The Value of Goodwill to Your Small Business


Is Business Goodwill something a small business owner should be concerned with?  I would say, without hesitation, absolutely yes.  Not only does it add to the value of your business but if used appropriately, it becomes part of a tool to manage your business.

Most Accountants define Goodwill as a part of your business value that is above what your normally identifiable assets are.  When calculated it is simply a subtraction of fair market value of the business’s tangible assets from the total business value. An Economist would look at Goodwill as the value of business earnings that exceed the return on all other business assets.  The International Glossary of Business Valuation Terms defines goodwill as “that intangible asset arising as a result of name, reputation, customer loyalty, location, products, and similar factors not separately identified.”  The latter is the definition I use.

One major component of business goodwill is the value derived from repeat customers.  Achieving strong customer retention rates is a critical component of any business’s success and should be a measured and monitored business function.  If the business isn’t retaining its customers then obviously the business is not sustainable, as customer sustainability is important to revenue stability.  Simply focusing on sales is not sufficient, the business must focus on revenue from new sales and revenue from retained customers.  The combined force of sales to new first-time customers and sales to existing customers is essential to business growth and survival.  If either one slips, the business will most likely flounder or fail.

As a result, the economic value of customer retention, and the corresponding strategic value of customer service, is a large component of determining business goodwill. 

Calculating business goodwill is normally done in any one of three different ways:

The simplest method is using average profits.  The business owner simply averages profits over a selected period of time, then multiplies that average by the number of years considered.  While the most common of ways to calculate business good will, it requires manipulation of the profit and loss calculations before determining average profit and business goodwill.
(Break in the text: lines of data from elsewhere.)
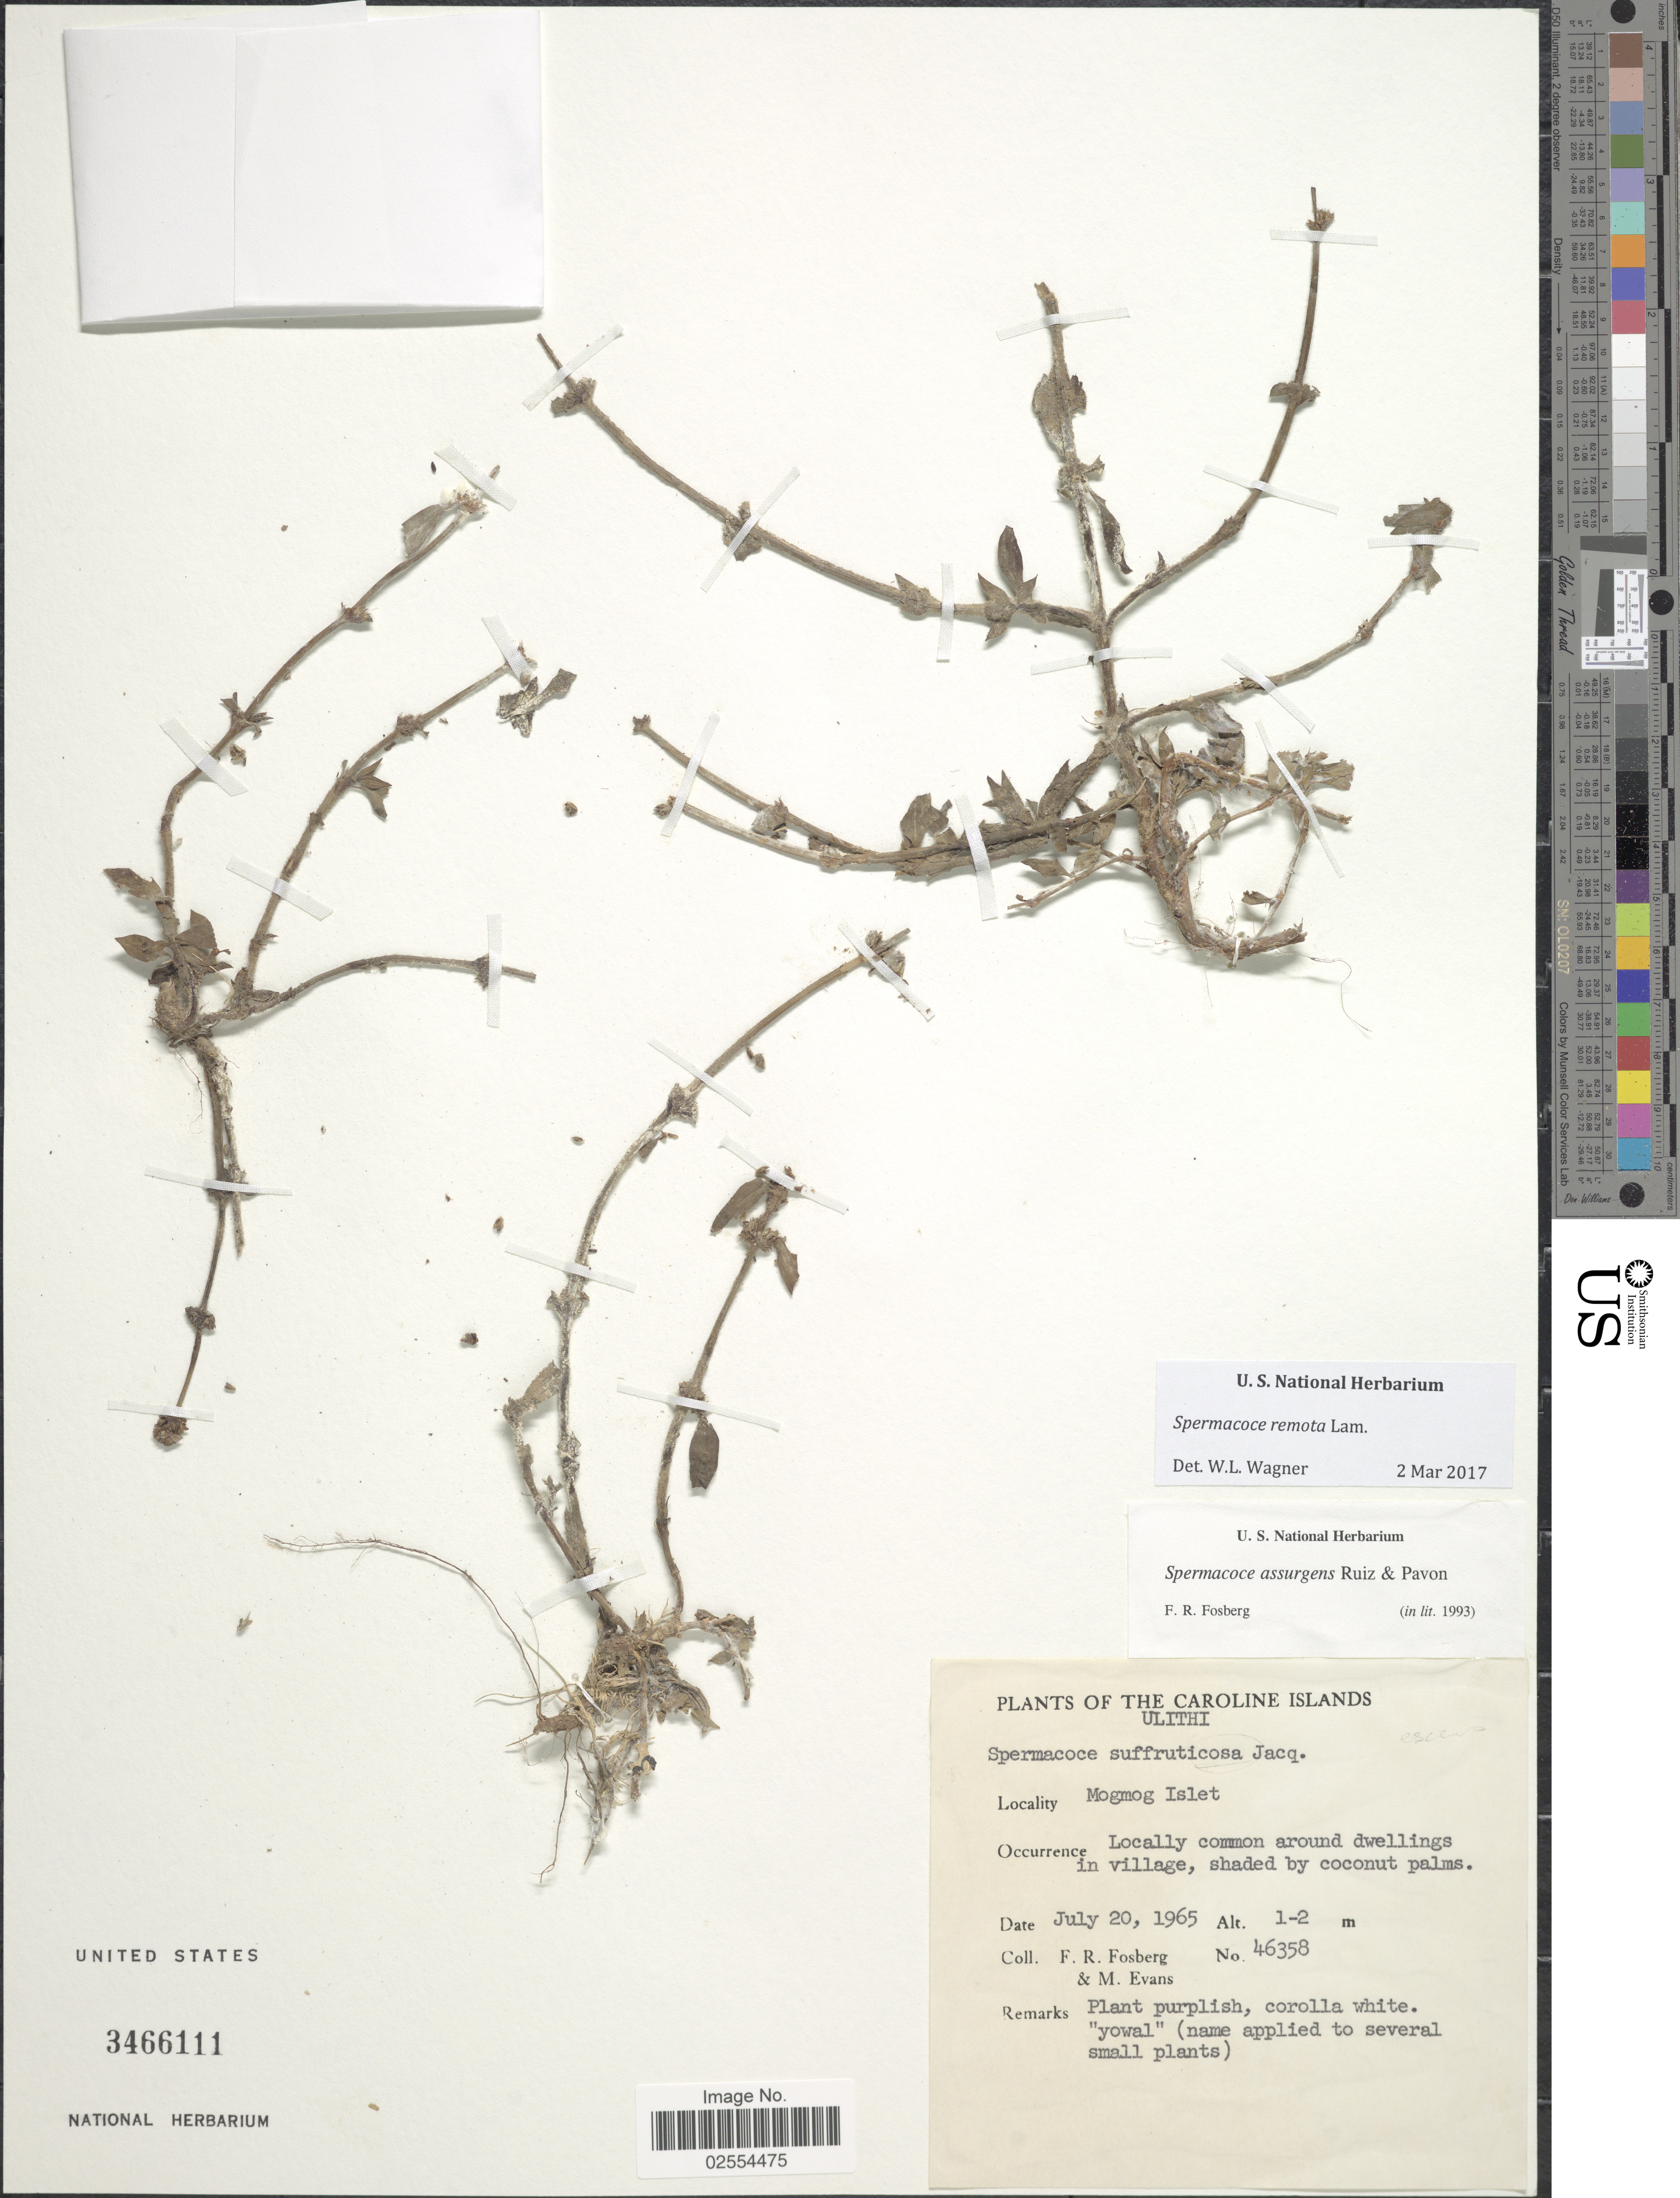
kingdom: Plantae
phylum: Tracheophyta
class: Magnoliopsida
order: Gentianales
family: Rubiaceae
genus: Spermacoce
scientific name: Spermacoce remota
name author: Lam.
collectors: F. R. Fosberg & M. Evans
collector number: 46358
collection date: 1965-07-20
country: Micronesia, Federated States of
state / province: Yap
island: Ulithi Atoll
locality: Caroline Islands, Ulithi, Mogmog Islet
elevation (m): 1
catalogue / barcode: US 3466111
Another method is the Super Profit method.  This is nothing more than using the profits earned over normal profits.  So if your average profits in your Small Business is $100,000 and this year you earn $125,000, then your good will is $50,000.

The third method is a bit more complex and involves capitalizing profits.  This involves using either the average profit, super profits, assets, liabilities and a normal rate of return on investments.  In short, this method determines goodwill as the difference between a normal rate of return and the current rate of return for the business.

When I work with Small Business Owners in growing their business, improving profitability, achieving lending eligibility and so on, I use a hybrid that considers some of the issues above but mostly focuses on the actual value of new and existing clients.  Through my method, I determine the economic value to the business, of its customers.  Ultimately this calculation considers the time value of customers over a defined period and matched to revenue from those customers, to determine a dollar value for goodwill.  This calculation also allows us to determine the rate of erosion or growth of that economic value.

While not the defining metric of a business valuation, Goodwill, when factored with assets and liabilities, determines an overall economic value for the business owner.  When these calculations are interpreted by the business owner, they can assess where they need to focus their efforts, initially, to improve business value.  Consequently, the use of goodwill becomes a significant tool for the business owner to use in growing their business.

I would encourage all Small Business owners to pay attention to the economic value of Goodwill to their business.  Understanding this creates significant value added for your business while providing you with a strong tool for ensuring business stability and growth.